Other notable stories:
- In a new report for Brown University’s Watson Institute for International and Public Affairs, Nick Turse finds that since October 7, 2023, the war in Gaza has killed more journalists than the US Civil War, World Wars I and II, the Korean War, the Vietnam War (and related conflicts), the wars in Yugoslavia, and the US war in Afghanistan combined. “It is, quite simply, the worst ever conflict for reporters,” Turse writes. “Worldwide, threats to journalists in conflict zones are increasing. In 2023, a journalist or media worker was, on average, killed or murdered every four days. In 2024, it was once every three days. Most reporters harmed or killed, as is the case in Gaza, are local journalists. Not only do local reporters face great risk, standing alone in the face of extraordinary violence; this also impairs news coverage and, as a result, the worldwide information ecosystem.”

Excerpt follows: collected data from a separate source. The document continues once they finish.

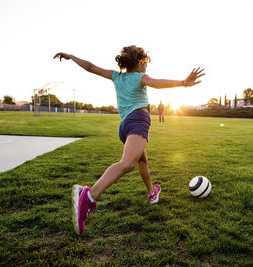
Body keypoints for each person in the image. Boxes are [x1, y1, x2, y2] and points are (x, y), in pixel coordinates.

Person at [53, 45, 205, 234]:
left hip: (125, 125)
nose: (147, 68)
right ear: (140, 63)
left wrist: (71, 56)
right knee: (128, 163)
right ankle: (89, 196)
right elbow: (156, 83)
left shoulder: (117, 77)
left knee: (142, 160)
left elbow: (91, 67)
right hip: (138, 121)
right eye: (146, 64)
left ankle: (152, 192)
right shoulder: (140, 77)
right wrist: (183, 82)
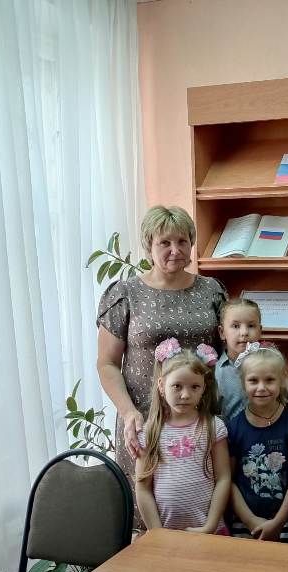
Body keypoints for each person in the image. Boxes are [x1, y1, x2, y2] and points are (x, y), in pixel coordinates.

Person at [97, 206, 226, 501]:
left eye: (182, 241)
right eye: (164, 242)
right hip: (144, 420)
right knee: (147, 504)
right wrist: (128, 412)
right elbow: (107, 364)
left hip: (200, 420)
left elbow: (232, 348)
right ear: (149, 246)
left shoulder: (212, 291)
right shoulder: (125, 293)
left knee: (199, 499)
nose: (175, 250)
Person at [135, 338, 230, 534]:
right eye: (177, 386)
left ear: (203, 388)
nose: (185, 395)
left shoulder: (213, 427)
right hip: (165, 537)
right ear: (161, 386)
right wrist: (157, 533)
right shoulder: (150, 432)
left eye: (194, 387)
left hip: (209, 533)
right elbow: (143, 488)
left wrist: (210, 526)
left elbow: (223, 479)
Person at [227, 343, 288, 541]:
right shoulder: (234, 427)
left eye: (269, 380)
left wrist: (278, 521)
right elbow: (228, 479)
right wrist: (250, 520)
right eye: (253, 380)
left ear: (281, 380)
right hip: (244, 524)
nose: (261, 387)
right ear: (243, 383)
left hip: (286, 522)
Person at [214, 298, 263, 425]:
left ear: (260, 331)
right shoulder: (215, 373)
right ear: (222, 332)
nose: (244, 332)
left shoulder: (270, 366)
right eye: (235, 326)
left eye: (251, 326)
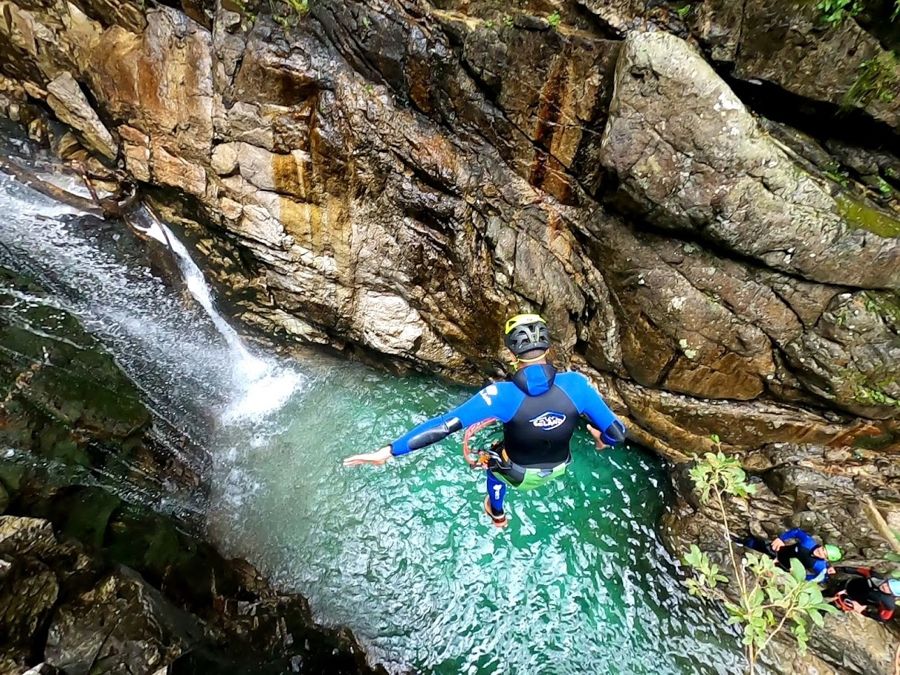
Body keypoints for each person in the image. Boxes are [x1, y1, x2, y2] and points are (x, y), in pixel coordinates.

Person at [343, 314, 626, 527]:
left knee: (492, 459)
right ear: (548, 348)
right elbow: (617, 432)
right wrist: (603, 440)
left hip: (518, 475)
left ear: (512, 355)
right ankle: (499, 509)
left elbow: (445, 425)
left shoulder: (500, 396)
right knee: (501, 447)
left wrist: (389, 451)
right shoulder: (576, 385)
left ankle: (497, 513)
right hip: (560, 467)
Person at [735, 528, 843, 582]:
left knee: (758, 573)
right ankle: (736, 542)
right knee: (752, 543)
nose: (820, 551)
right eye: (823, 549)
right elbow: (796, 532)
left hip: (783, 568)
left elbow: (818, 578)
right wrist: (781, 539)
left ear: (826, 559)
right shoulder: (808, 543)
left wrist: (799, 577)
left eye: (824, 554)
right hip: (778, 551)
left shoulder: (819, 566)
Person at [825, 566, 900, 622]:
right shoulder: (875, 577)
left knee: (829, 608)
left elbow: (883, 618)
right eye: (887, 584)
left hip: (851, 600)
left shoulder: (888, 603)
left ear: (892, 594)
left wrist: (863, 611)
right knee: (827, 592)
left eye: (889, 589)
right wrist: (837, 569)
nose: (885, 586)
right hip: (846, 585)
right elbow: (858, 570)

- A pair of updates to Monday’s newsletter, in which we wrote about Trumpian press threats including the gutting of the US Agency for Global Media and the threat to defund NPR and PBS, and how journalists are fighting back. At time of writing, USAGM had reportedly agreed to restore congressionally appropriated funds to Radio Free Europe/Radio Liberty, one of the overseas broadcasters under its purview, amid a legal fight—but RFE/RL now says that it has yet to actually receive the money, and has had to furlough staff as a result. Meanwhile, Benjamin Mullin, of the New York Times, obtained a 2011 document from inside NPR predicting what would happen should its federal funding be cut; it would survive, but many of its member stations would have to close.
- Newsmax, the right-wing cable channel, went ahead with an initial public offering this week, and it has been wildly successful, with the stock nearly tripling in value yesterday, seemingly fueled by loyal viewers buying in. As CNN’s Brian Stelter reports, however, various observers are dismissing the surge as a “meme stock” that belies the true underlying value, and “investors have plenty of reason to exercise caution. The cable news landscape doesn’t exactly scream ‘growth.’ Newsmax’s financials are dreadful.” And it faces ongoing legal threats due to its coverage of the 2020 election, with a defamation case brought by Dominion Voting Systems set to go to trial this month.
- In other TV-news news, Jessica Testa, of the Times, spoke with former cable anchors, including Jim Acosta and Joy Reid, who have set up new ventures on Substack—and found success leaning into a more casual aesthetic. Elsewhere, NBC News is keeping Steve Kornacki, the politics and sports data maven, in its corporate divorce from MSNBC; he’ll no longer appear on the latter network, which is building out its own news division. And Gregg Jarrett, a legal analyst on Fox, is suing Simon & Schuster, claiming the publisher stole an idea for a book from him and gave it to the editor of Breitbart.
- And John Thornton—the cofounder of the Texas Tribune and the American Journalism Project, an organization that boosts nonprofit local news and recently landed a major investment from the Knight Foundation—has died. He was fifty-nine. Thornton “had this Texas swagger, seemed like an accomplished financier, and used swashbuckling metaphors,” Sarabeth Berman, the CEO of AJP, told CJR’s Sewell Chan (a former editor of the Tribune). “It was exceedingly clear that he was committed to the mission of revitalizing local news around the country and that it was essential to saving democracy.”